Paysage d’hiver avec patineurs et trappe aux oiseaux est une œuvre très connue de Bruegel, une œuvre remarquable. Datant de 1565, elle exprime avec profondeur la contradiction entre les villes et les campagnes qui naît avec le capitalisme.

Étonnamment petite (37 cm sur 55,5 cm) alors qu’il aurait pu s’agir d’un grand panneau, cette peinture nous amène dans une situation où c’est tout un nouveau rapport avec la Nature qui se présente. Le jeu des patineurs sur la glace est ainsi une ode populaire, à la croisée de la Nature et de la culture. Les masses ont les moyens de s’amuser, de s’épanouir.

On n’est plus dans un moyen-âge arriéré, il y a des patins, il y a une maîtrise des phénomènes naturels, une appréciation de ceux-ci.

Le fait d’avoir bien souligné la présence des maisons – et à côté des maisons, de l’église – en fait un chef-d’œuvre des villes naissantes. Il y a d’ailleurs une ville plus grande au loin. Il s’agit a priori d’Anvers, si le village représenté est bien celui de Pède-Sainte-Anne, (Sint-Anna-Pede), comme des chercheurs le pensent.

Ce tableau est une ode au peuple naissant, à la société organisée se développant ; sa charge démocratique est indubitable. Et les arbres, dans leur présentation, sont typiques de l’esprit flamand, si proche du futur romantisme allemand.

La profondeur nationale-démocratique de cette œuvre est si réelle qu’il n’y a pas de personnages qui prend le dessus, on a le peuple. Et, dans le même temps, les activités sur la glace sont nombreuses, différentes.

Outre le patinage, on a une variante du curling, ainsi qu’une sorte de golf sur la glace. Le mouvement que l’on voit avec chaque personnage est d’une rare éloquence. C’est un portrait vivant, avec une capacité magistrale au typique.

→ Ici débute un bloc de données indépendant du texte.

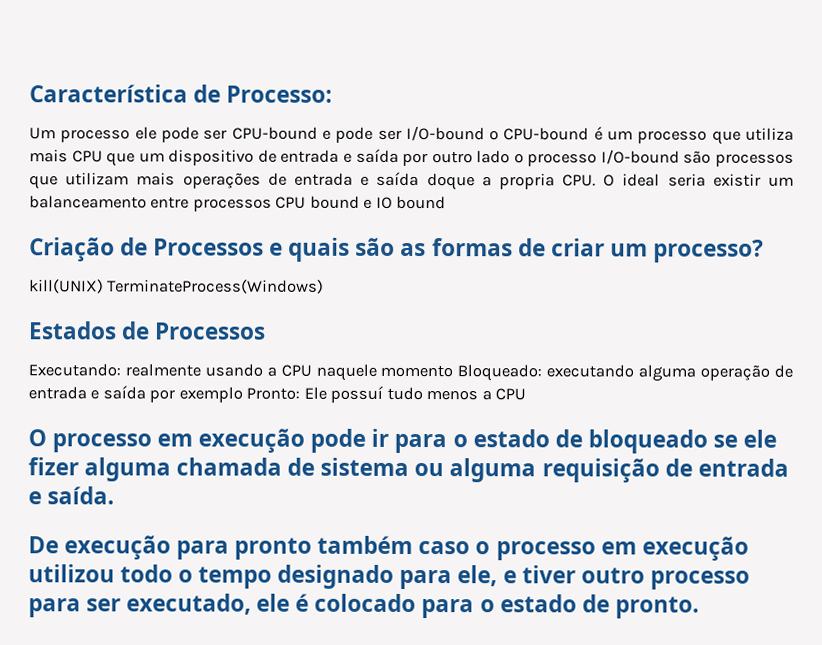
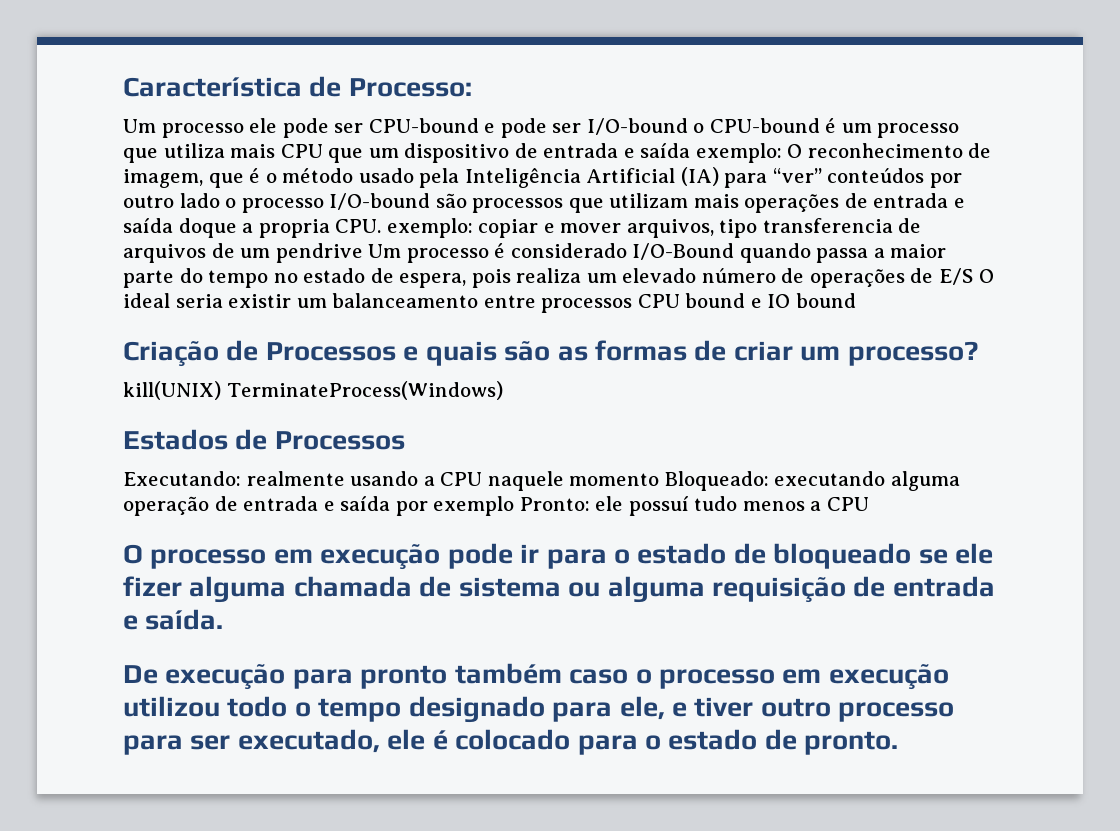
(399, 155) none -> [695,143,992,163] [123,167,925,188] exemplo: O reconhecimento de imagem, que é o método usado pela Inteligência Artificial (IA) para “ver” conteúdos
(597, 180) none -> [386,218,922,238] [123,243,947,263] [123,268,974,288] exemplo: copiar e mover arquivos, tipo transferencia de arquivos de um pendrive Um processo é considerado I/O-Bound quando passa a maior parte do tempo no estado de espera, pois realiza um elevado número de operações de E/S
[303,386,327,400] Ele -> [595,496,624,511] ele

Certains regretteront le ton du tableau, son teint ocré, peu engageant peut-être. Mais telle est la réalité des Pays-Bas alors et, à l’inverse, on y gagne une tranquillité d’une remarquable expression.

La peinture a d’ailleurs eu un succès remarquable dès l’époque et a été maintes fois reproduites ensuite, par la famille de Bruegel, puis par la suite par différents peintres, ce qui fait qu’il est très difficile de les attribuer.

Il existe de ce fait encore un doute même quant à l’auteur de ce tableau précisément. Si la composition est celle de Bruegel, il est possible que cela soit une version postérieure réalisée par son fils Pieter Brueghel le Jeune.

Voici trois variantes. La première, dont l’auteur est inconnu, appartenait au roi du Danemark et de Norvège Christian IV, et faisait partie de la décoration du château de Rosenborg à Copenhague.

Les deux version suivantes sont attribués à Pieter Brueghel le Jeune. La première œuvre est aujourd’hui en Pologne, au musée national de Wrocław. La seconde œuvre a appartenu à la reine d’Espagne Élisabeth Farnèse et est aujourd’hui au musée du Prado, à Madrid.

Il y a maintenant la question de la trappe visant à capturer les oiseaux. Si les corvidés, très malins, restent plutôt à l’écart, tel n’est pas le cas des bouvreuils pivoines.

L’interprétation traditionnelle est la suivante. Les gens pensent à s’amuser à la première occasion. Or, cela peut s’avérer un piège, et leur âme peut être capturée par le diable aussi simplement que les oiseaux représentés, attirés par la nourriture disposée à leur attention.

C’est tout à fait conforme avec le protestantisme. Reste qu’il faut ajouter une dimension toujours oubliée : celle du rapport aux animaux. Et on a vu que Bruegel n’oublie jamais cette question. Cela provient d’une exigence, celle du réalisme, cependant également d’un véritable regard.

La naissance des villes s’associe immanquablement avec un rapport davantage conflictuel avec le monde animal. Il y a une contradiction flagrante : les gens s’amusent, alors qu’un peu plus loin, on cherche à tuer.

Le positif affronte le négatif, et cela au cœur même d’une peinture qui fait ressortir la tranquillité, la bonhomie.

L’humanité parvient à s’en sortir en hiver – et l’hiver 1564-1565 avait été particulièrement dur –, et pourtant, en parallèle, il y a une guerre contre des oiseaux qui eux aussi doivent affronter l’hiver. On a déjà la ville qui se referme sur elle-même.

Il y a là quelque chose qui est très lourd de sens, si l’on pense à ce que sont devenus les villes ensuite, avec leurs lumières permanentes, leurs pics anti-oiseaux, leurs grands immeubles et leurs grandes vitres qui sont autant de dangers meurtriers pour les oiseaux. On a dans le tableau l’annonciation d’une terrible guerre qui commence.